*** Stored data Section Begins ***

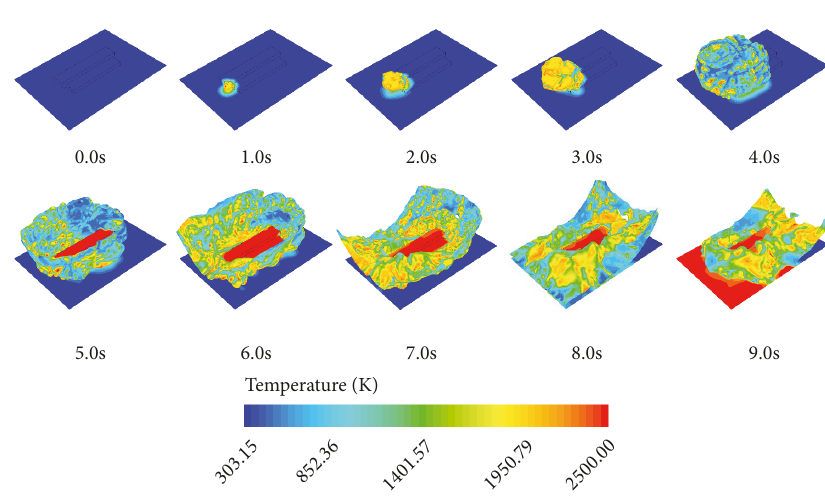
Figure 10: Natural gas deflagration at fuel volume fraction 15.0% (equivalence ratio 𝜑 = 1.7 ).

*** Stored data Section Ends ***
*** Stored data Section Begins ***

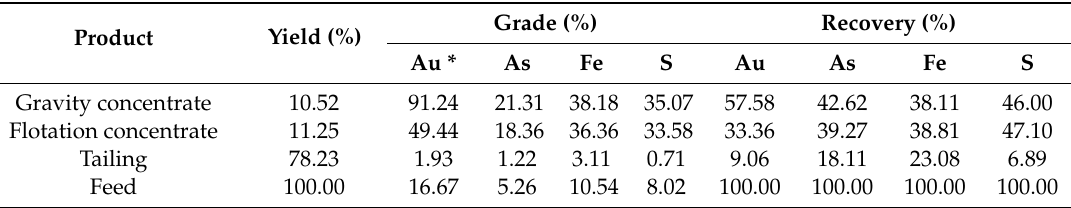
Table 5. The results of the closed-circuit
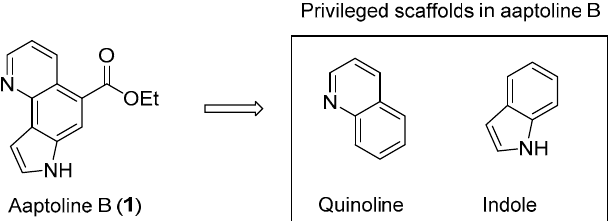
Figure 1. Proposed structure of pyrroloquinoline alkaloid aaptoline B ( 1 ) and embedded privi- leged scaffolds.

*** Stored data Section Ends ***
*** Stored data Section Begins ***

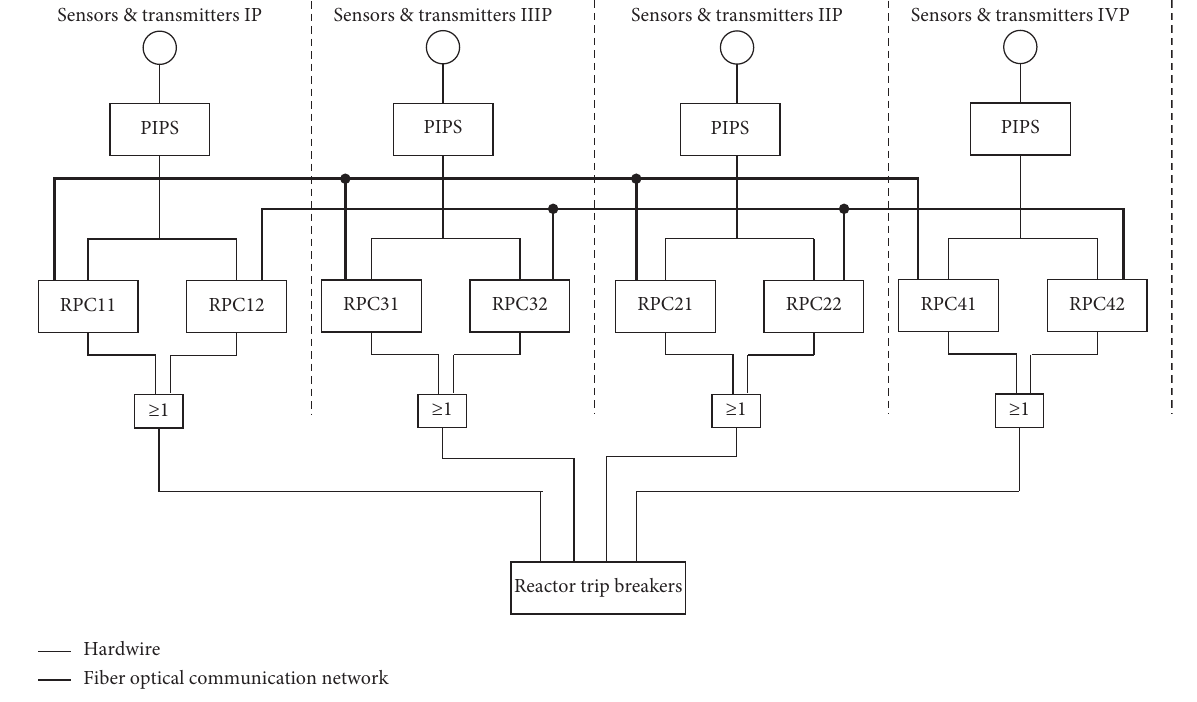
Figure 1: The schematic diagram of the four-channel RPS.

*** Stored data Section Ends ***

◆ **What you are asked to do**
Copy word for word the lines above, starting at the line containing "Table 5. The results of the closed-circuit" and ending at the line containing "Figure 1. Proposed", inclusive, with no pictures.

◆ **Result**
Table 5. The results of the closed-circuit
Figure 1. Proposed structure of pyrroloquinoline alkaloid aaptoline B ( 1 ) and embedded privi- leged scaffolds.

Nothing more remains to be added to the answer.